Over the next of six months, Dickerson worked with this client to build strength, muscle mass and core stabilization to help her start walking on her own. She also helped the woman practice life skills, including bathing herself, cooking for herself and picking herself up after a fall.
"Over time, she got so excited about her progress because she had never seen herself at the size that she was," Dickerson recalled. "So we shifted the focus from muscle building to weight loss, and she ended up losing 21 pounds and 19 inches. She now can walk two miles and 40 percent of those miles are inclined. She walks from home to the gym every day and doesn’t use her scooter. She’s independent and cooks her own meals, cleans her own kitchen and does her own grocery shopping. This all happened within a six month period of being consistent.”
And this one client's health and wellness improvements has been a visible inspiration to the wider community, Dickerson said.
“Everyone knows her in this community and there were times when people jumped out of their cars and stopped traffic, cry, scream and yell because they didn’t even know she could walk. They had no idea it was possible for her," she said. "One woman fell to her knees and started giving God praise because she felt it was a miracle. It’s more than her getting healthy, but it's a testament that all things are possible.”
A website and active social media presence also helps U3FIT secure more clients.

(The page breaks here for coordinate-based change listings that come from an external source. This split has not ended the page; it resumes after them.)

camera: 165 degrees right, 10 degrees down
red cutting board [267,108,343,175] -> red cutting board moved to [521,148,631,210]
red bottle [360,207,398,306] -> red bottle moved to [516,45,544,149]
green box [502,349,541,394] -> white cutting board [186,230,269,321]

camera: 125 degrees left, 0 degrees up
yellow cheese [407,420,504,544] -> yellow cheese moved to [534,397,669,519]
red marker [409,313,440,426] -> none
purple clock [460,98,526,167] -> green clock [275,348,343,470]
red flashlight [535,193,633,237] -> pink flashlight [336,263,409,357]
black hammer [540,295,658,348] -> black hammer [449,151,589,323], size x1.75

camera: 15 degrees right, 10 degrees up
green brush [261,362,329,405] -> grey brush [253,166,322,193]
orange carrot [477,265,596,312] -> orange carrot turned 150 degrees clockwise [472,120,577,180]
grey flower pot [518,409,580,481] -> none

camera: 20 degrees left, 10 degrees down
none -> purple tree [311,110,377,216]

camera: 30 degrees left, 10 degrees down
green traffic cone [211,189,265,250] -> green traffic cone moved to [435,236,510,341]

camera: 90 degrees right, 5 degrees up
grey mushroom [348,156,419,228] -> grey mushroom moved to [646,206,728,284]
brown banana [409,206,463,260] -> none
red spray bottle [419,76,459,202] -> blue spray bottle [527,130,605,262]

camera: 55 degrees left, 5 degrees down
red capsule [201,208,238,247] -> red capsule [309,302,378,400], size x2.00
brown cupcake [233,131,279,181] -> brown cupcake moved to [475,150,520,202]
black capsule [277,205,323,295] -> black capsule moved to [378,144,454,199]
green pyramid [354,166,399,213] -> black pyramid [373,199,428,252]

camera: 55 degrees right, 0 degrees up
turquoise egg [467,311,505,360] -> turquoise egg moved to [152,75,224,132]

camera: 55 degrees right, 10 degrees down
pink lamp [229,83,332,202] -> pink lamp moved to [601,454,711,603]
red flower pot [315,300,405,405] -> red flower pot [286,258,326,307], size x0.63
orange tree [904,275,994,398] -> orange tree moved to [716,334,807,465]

But clients becoming more visibly active in the community has proven most successful for business growth.
“Everybody bears life and purpose, and Bayview is not exempt. This is a prime place for us to be able to see our own people flourishing with confidence," Dickerson said. "People are now able to see what’s possible, and that’s why I love everything about working in this community, and I don't plan on leaving."
"Everybody here wants to see everyone make it, and people get encouraged when they see it happen in their own front yard," she continued. "It’s a vibe, it’s community and it’s the teamwork makes the dream work. We all play a part.”